Place(s) présente un ensemble de pièces emblématiques de l’artiste, théoricien et enseignant, figure majeure de la scène artistique internationale, Victor Burgin. L’exposition retrace l’évolution décisive de ses recherches entre 1976 et 1984.

Victor Burgin emploie deux des vecteurs de narration par excellence, l’image et la parole, en développant une pratique qui trouve son aboutissement formel dans l’association de photographies et de textes.

Il propose ainsi un contre-discours qui déjoue et rejoue les codes idéologiques. Il le fait selon des stratégies évolutives, fruits d’un questionnement qui ne cesse de s’enrichir.
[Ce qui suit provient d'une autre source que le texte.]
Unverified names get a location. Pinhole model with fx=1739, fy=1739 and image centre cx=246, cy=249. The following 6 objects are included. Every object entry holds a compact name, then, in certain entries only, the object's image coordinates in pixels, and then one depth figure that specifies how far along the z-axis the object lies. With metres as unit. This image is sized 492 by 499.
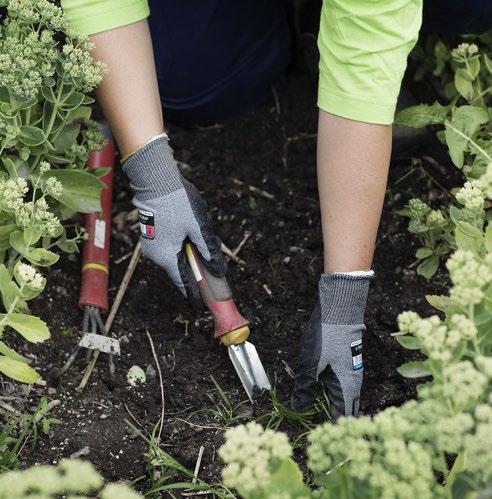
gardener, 2.19
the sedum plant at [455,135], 2.29
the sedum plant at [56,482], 1.71
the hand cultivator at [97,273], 2.33
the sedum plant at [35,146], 2.08
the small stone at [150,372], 2.34
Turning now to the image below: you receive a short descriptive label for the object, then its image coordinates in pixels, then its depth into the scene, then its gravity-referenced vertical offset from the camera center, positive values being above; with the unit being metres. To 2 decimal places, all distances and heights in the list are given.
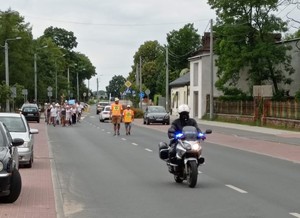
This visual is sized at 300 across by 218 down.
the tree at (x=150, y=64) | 120.44 +7.78
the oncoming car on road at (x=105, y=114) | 57.75 -1.06
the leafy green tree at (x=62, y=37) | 146.25 +15.25
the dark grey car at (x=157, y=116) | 51.12 -1.11
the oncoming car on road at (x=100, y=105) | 86.23 -0.42
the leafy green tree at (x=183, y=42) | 102.88 +9.84
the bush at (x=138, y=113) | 69.09 -1.17
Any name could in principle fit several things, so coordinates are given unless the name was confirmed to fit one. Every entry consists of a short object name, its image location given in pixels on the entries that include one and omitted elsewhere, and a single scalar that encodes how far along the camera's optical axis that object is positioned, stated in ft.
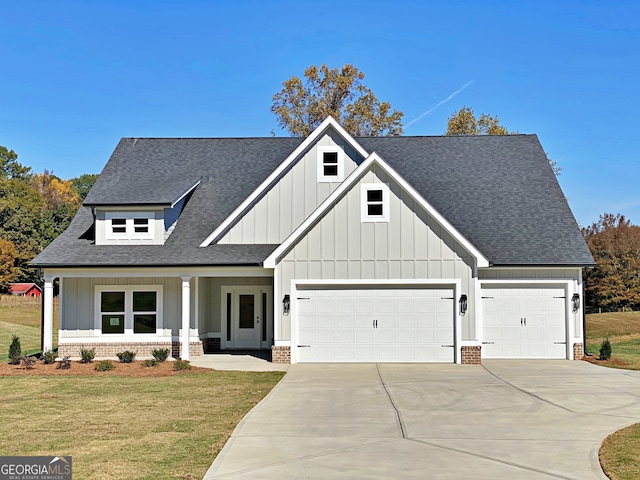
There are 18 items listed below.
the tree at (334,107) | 143.33
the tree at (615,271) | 170.81
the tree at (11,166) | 312.91
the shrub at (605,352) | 67.62
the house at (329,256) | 65.41
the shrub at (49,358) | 65.67
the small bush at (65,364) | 62.75
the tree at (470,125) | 143.54
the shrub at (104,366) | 61.21
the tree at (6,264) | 189.57
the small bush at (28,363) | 63.21
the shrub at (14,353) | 66.23
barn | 217.19
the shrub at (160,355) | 67.05
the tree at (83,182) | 328.76
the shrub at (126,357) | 66.73
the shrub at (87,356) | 66.59
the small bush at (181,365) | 61.16
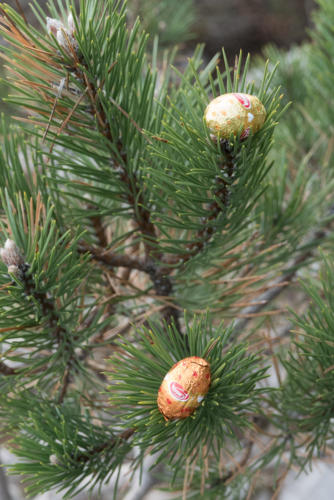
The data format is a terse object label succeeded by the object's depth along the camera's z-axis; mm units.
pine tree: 965
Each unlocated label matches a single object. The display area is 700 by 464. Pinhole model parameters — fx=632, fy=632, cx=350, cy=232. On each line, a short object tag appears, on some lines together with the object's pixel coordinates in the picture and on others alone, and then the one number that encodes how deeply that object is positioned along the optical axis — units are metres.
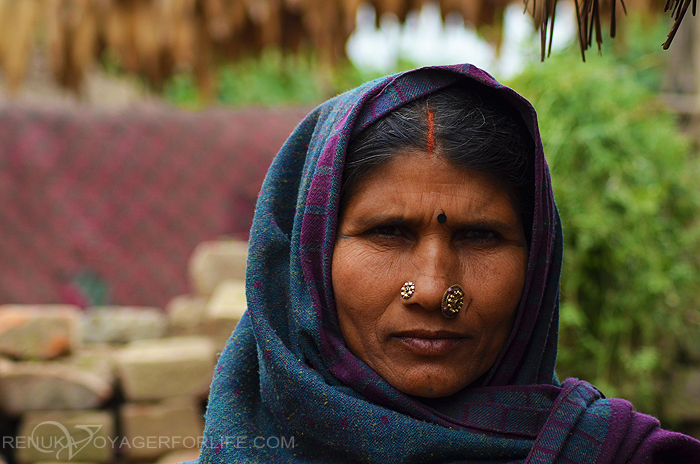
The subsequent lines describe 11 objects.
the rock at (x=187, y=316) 4.74
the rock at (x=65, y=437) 3.93
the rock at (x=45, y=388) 4.01
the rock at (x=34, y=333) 4.09
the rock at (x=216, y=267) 4.58
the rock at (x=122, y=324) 4.90
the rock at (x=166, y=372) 4.17
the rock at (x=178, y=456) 3.80
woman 1.23
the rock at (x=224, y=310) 3.81
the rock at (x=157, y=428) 4.14
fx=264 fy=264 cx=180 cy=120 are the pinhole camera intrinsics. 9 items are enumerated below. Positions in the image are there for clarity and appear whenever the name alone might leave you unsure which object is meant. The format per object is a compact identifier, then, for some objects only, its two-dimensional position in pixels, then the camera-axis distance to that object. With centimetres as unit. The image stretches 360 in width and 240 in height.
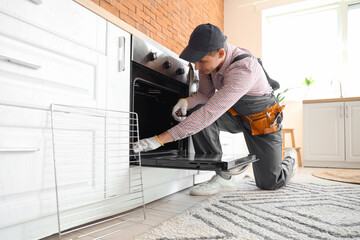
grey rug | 89
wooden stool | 351
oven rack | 92
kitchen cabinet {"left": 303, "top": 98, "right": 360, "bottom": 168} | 314
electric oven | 105
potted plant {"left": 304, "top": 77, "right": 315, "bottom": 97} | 378
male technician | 118
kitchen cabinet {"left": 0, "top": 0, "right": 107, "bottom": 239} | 75
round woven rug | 220
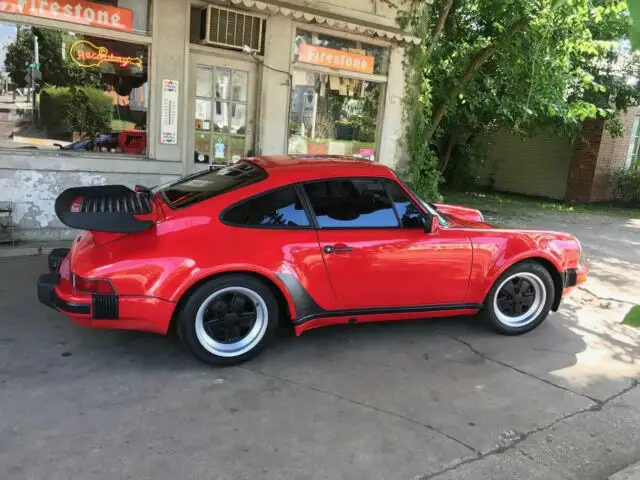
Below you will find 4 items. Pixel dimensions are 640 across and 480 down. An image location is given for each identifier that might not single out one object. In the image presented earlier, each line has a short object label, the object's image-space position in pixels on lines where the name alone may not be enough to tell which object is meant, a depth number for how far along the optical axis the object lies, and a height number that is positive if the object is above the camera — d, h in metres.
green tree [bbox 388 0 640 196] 8.87 +1.51
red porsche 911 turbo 3.54 -0.92
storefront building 6.47 +0.44
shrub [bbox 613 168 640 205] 16.28 -0.90
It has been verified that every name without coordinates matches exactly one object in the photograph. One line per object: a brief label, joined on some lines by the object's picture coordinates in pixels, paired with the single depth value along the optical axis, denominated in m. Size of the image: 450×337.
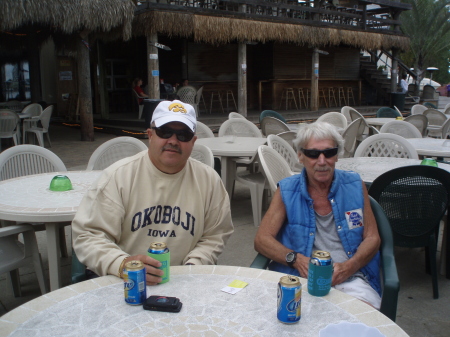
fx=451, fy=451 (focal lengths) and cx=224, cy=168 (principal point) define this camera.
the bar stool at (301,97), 17.62
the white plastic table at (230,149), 4.74
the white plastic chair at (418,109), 9.07
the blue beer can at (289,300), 1.36
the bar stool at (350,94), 19.36
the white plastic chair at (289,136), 5.57
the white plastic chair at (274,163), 3.68
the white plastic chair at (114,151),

Entre 1973 et 1976, en réaction à la surabondance de photographies, Victor Burgin développe une pratique basée sur la réappropriation. Il réutilise des images commerciales et conçoit des textes en empruntant les codes de la publicité. Mettant l’accent sur les contradictions de la société capitaliste, ses pièces cherchent à éveiller le regard critique du spectateur et sa conscience de classe (comme on peut notamment le ressentir dans Think about it, 1976).

Cependant, à partir de 1976, l’artiste décide de réaliser lui-même ses images pour une plus grande liberté d’action. Il puise ainsi dans le répertoire stylistique de la Street photography (comme à titre d’exemple dans la série King’s Road, 1976 – 84) qu’il considère comme l’une des expressions photographiques par excellence.

En parallèle, si la combinaison de textes et d’images demeure, elle s’appuie désormais sur un jeu d’associations faisant appel à l’inconscient. La réflexion de Victor Burgin,
qui s’appuyait notamment sur la lecture de Roland Barthes, s’enrichit des apports de la psychanalyse. Autrement dit, il souhaite dorénavant dévoiler « l’inconscient des images ». Cela correspond à un déplacement des interrogations qui glissent de la représentation du fait politique aux politiques de représentation.

Au même moment, un autre changement se produit touchant aux thèmes investis. Victor Burgin, jusque-là attentif aux inégalités de classe, se saisit plus spécifiquement de celles liées au genre.
Il traite ainsi de questions étroitement liées entre elles telles que le patriarcat, la construction de la subjectivité et la sexualité (comme en atteste notamment Zoo 78, 1978).

Enfin, dès cette période, au sein de ses œuvres, il accorde une importance centrale aux lieux. Ici, il s’agit principalement du milieu urbain comme dispositif, par exemple la ville de Lyon ou Grenoble dans les séries In Lyon, 1980 et In Grenoble, 1981. Ainsi, comme son titre le suggère, cette exposition pourrait s’apparenter à une déambulation à travers la ville et ses rues envahies d’images. Les pièces de Victor Burgin semblent alors se situer dans un territoire dual, donnant toujours à appréhender aussi bien un espace physique qu’un espace psychique.

King’s road, 1976 - 1984 (extrait)

Jean-Pierre Simard, le 4/12/2023
Victor Burgin — ça ! et Place(s) -> 28/01/2024 et 21/01/2024
ça au Jeu de Paume
1, place de la Concorde Jardin des Tuileries, 75001 Paris
Place(s) au CPIDF
107, avenue de la République Cour de la ferme briarde 77340 Pontault-Combault


En savoir plus avec le catalogue de l’expo - Victor Burgin, ça ! de Victor Burgin et Pia Viewing, éditions Manuella.

Victor Burgin, né en 1941 en Angleterre, est artiste, écrivain, professeur d'université et théoricien de l'image et notamment de la photographie. Figure majeure de l'art conceptuel, il explore, tant dans sa réflexion théorique que dans ses oeuvres les relations entre le language et l'image, s'intéressant particulièrement aux questions de la représentation et des codes sociaux la régissant. Burgin a publié de nombreux ouvrages, dont Between (1986, rééd. 2020) et Components of a Practice (2008), conçus comme des deux premiers titres d'une trilogie dont ça ! (that! en anglais) est le troisième.